#452 – Dick Bernard: Heritage is alive and well! (Part 2 of 4)
Related posts: here and here and here.
Earlier this summer I more or less formally resigned my volunteer position as family historian. Thirty years and several books was enough, I reasoned.
But one just doesn’t “resign” from such a “career”, I’ve learned, and the past week, which began with publication of this October 5 post on Heritage is evidence.
October 6 I was at the ND farm near Berlin where my mother grew up, helping “rescue” (a favorite term of my Dad) scrap iron for my uncle. In the junk behind a shed we recovered two pieces of farm history: the remnants of two single bottom hand plows (ploughs), the oldest of which (at right in photo below) probably turned the first furrows when Grandma and Grandpa began to plow the virgin sod prairie in 1905. This plow would have been pulled by a team of horses, and the accompanying wooden accessories have long since rotted away, but the business end remains, and is now safely stored in my uncle’s shed. A few days later, I saw a similar though larger plow in Ada MN, a monument to the pioneers who broke ground in that area. That is the second photo, below. (Click on photos to enlarge)
Both ploughs were surprisingly light and in surprisingly good condition, most likely having laid outside for as much as 100 years or more. When I picked them up I was symbolically reconnecting with my grandparents and their heritage.
A few days later, in Park Rapids MN, I had the privilege of helping lead a group of 59 people in a conversation about Heritage. The base of discussion was the list found here.
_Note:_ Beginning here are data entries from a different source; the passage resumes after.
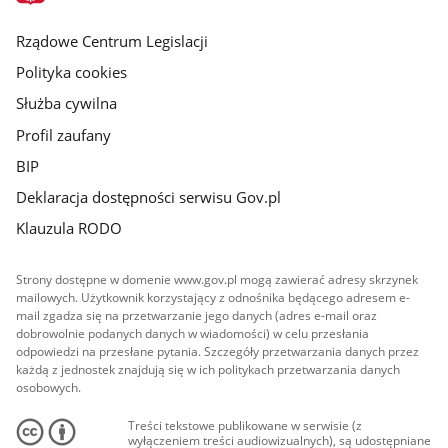
główna
Rządowe Centrum Legislacji
Polityka cookies
Służba cywilna
Profil zaufany
BIP
Deklaracja dostępności serwisu Gov.pl
Klauzula RODO
Strony dostępne w domenie www.gov.pl mogą zawierać adresy skrzynek
mailowych. Użytkownik korzystający z odnośnika będącego adresem e-
mail zgadza się na przetwarzanie jego danych (adres e-mail oraz
dobrowolnie podanych danych w wiadomości) w celu przesłania
odpowiedzi na przesłane pytania. Szczegóły przetwarzania danych przez
każdą z jednostek znajdują się w ich politykach przetwarzania danych
osobowych.
Treści tekstowe publikowane w serwisie (z
wyłączeniem treści audiowizualnych), są udostępniane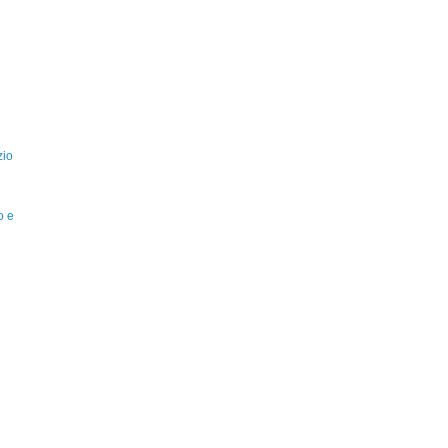
zio
o e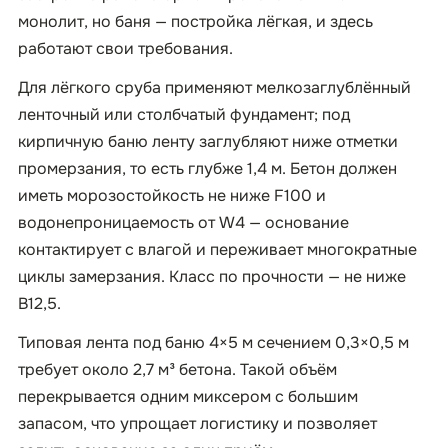
монолит, но баня — постройка лёгкая, и здесь
работают свои требования.
Для лёгкого сруба применяют мелкозаглублённый
ленточный или столбчатый фундамент; под
кирпичную баню ленту заглубляют ниже отметки
промерзания, то есть глубже 1,4 м. Бетон должен
иметь морозостойкость не ниже F100 и
водонепроницаемость от W4 — основание
контактирует с влагой и переживает многократные
циклы замерзания. Класс по прочности — не ниже
B12,5.
Типовая лента под баню 4×5 м сечением 0,3×0,5 м
требует около 2,7 м³ бетона. Такой объём
перекрывается одним миксером с большим
запасом, что упрощает логистику и позволяет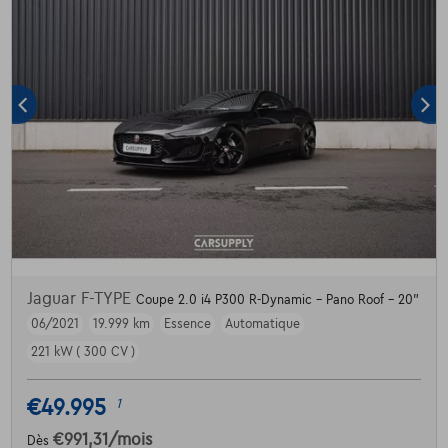
Jaguar F-TYPE
Coupe 2.0 i4 P300 R-Dynamic - Pano Roof - 20"
06/2021
19.999 km
Essence
Automatique
221 kW ( 300 CV )
€49.995
1
€991,31
/mois
Dès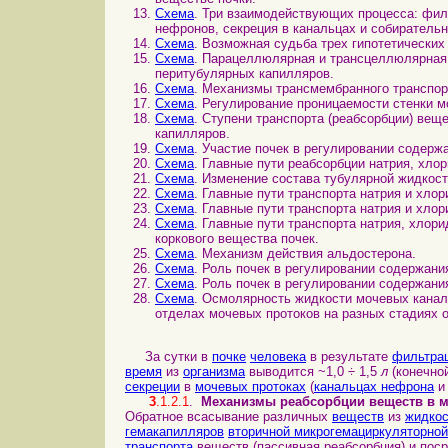
Схема
. Три взаимодействующих процесса: фил
нефронов, секреция в канальцах и собиратель
Схема
. Возможная судьба трех гипотетических 
Схема
. Парацеллюлярная и трансцеллюлярная 
перитубулярных капилляров.
Схема
. Механизмы трансмембранного транспор
Схема
. Регулирование проницаемости стенки м
Схема
. Ступени транспорта (реабсорбции) вещ
капилляров.
Схема
. Участие почек в регулировании содерж
Схема
. Главные пути реабсорбции натрия, хло
Схема
. Изменение состава тубулярной жидкос
Схема
. Главные пути транспорта натрия и хло
Схема
. Главные пути транспорта натрия и хло
Схема
. Главные пути транспорта натрия, хлор
коркового вещества почек.
Схема
. Механизм действия альдостерона.
Схема
. Роль почек в регулировании содержани
Схема
. Роль почек в регулировании содержани
Схема
. Осмолярность жидкости мочевых кана
отделах мочевых протоков на разных стадиях 
За сутки в
почке
человека
в результате
фильтра
время
из
организма
выводится ~1,0 ÷ 1,5
л
(конечно
секреции
в
мочевых протоках
(
канальцах нефрона
3
.1.2.1
.
Механизмы реабсорбции веществ в м
Обратное всасывание различных
веществ
из
жидкос
гемакапилляров
вторичной микрогемациркуляторной
транспорта
веществ (пассивная реабсорбция) и пос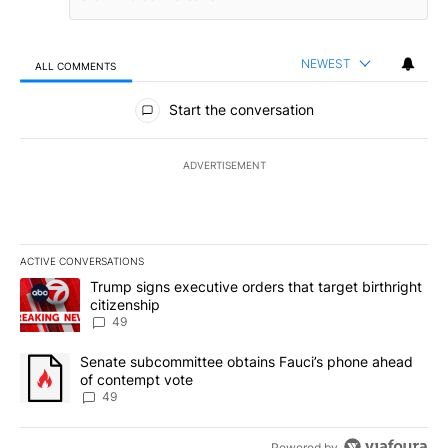
NEWEST
ALL COMMENTS
All Comments
Start the conversation
ADVERTISEMENT
ACTIVE CONVERSATIONS
The following is a list of the most commented articles in the last 7
A trending article titled "Trump signs executive orders that targe
Trump signs executive orders that target birthright
citizenship
49
A trending article titled "Senate subcommittee obtains Fauci’s 
Senate subcommittee obtains Fauci’s phone ahead
of contempt vote
49
Powered by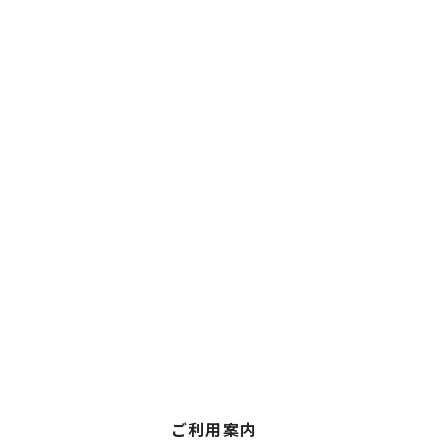
ご利用案内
There was a vibrant and rich conversation among the participants about what their heritage was, and what it might mean. Our 90 minutes flew by. Here’s a photo of the participants in the session:
The very act of gathering and conversing about shared and diverse elements of heritage became a community building exercise in itself, one said.
Between October 6 and 11 came other examples of how the melting pot heritage of America is very rich.
October 7 and 8, I participated in the Midwest French Festival and Convention in Moorhead and Fargo. The below photos represent the tiniest view of a vibrant Festival. More photos on Facebook, here.
In order of appearance:
1) Timothy and Doree Kent discussed the Voyageur, Native and Metis life of the 17th Century before several hundred students and adults.
2) Several persons explained, in English, French and Norwegian, the statue of the Norwegian Rollo across from the Sons of Norway Lodge in Fargo. (Rollo had much to do with the history of the French province of Normandy.) (The inscription on the statue in Fargo: “Rollon. Born 860 A.D. at More, Norway. Founded the Dukedom of Normandy 911. His line through William the Conqueror became the Royal House of England 1066 and of Norway 1905.”)
3) Parishioners at the rural Wild Rice ND parish of St. Benoit (Benedict) gave a most interesting tour of their Church, center of a community with a rich and long French-Canadian heritage.
4) Dan Truckey, Director, Beaumier Heritage Center, Northern Michgian University, Marquette and Dave Bezotte, Archivist, Michigan Technological University, Houghton, gave a workshop, and performed French-Canadian music for the group. Both are involved in keeping French-Canadian heritage alive in the Upper Peninsula.
5) In the evening, the great Quebec group Le Vent Du Nord gave a fabulous concert. Later this month they are among a select group of world musicians performing at a major gathering in Copenhagen, Denmark. Many samples of their music can be found on YouTube, and at their website is the Sep 17, 2011, performance of Garrison Keillor’s Prairie Home Companion, on which they were guest artists.
There is, literally, no end to the potential for conversations about our heritage, and the conversations are interesting and indeed essential. We are, indeed, who we came from; and we live on in those who descend from us.
October 10, at Itasca Park, at the headwaters of the Mississippi River, we came across a family celebration. We don’t know the persons names: the elders had their first date at the headwaters in 1948. She was 17 from Osakis MN, he 21, from Floodwood MN. They married, lived and are now retired in California, and they were joined by some of their family. Their family, joined with others from many cultures, many countries and many places in the U.S., make up our collective country and world heritage.
Let us celebrate Heritage in the broadest and most positive sense.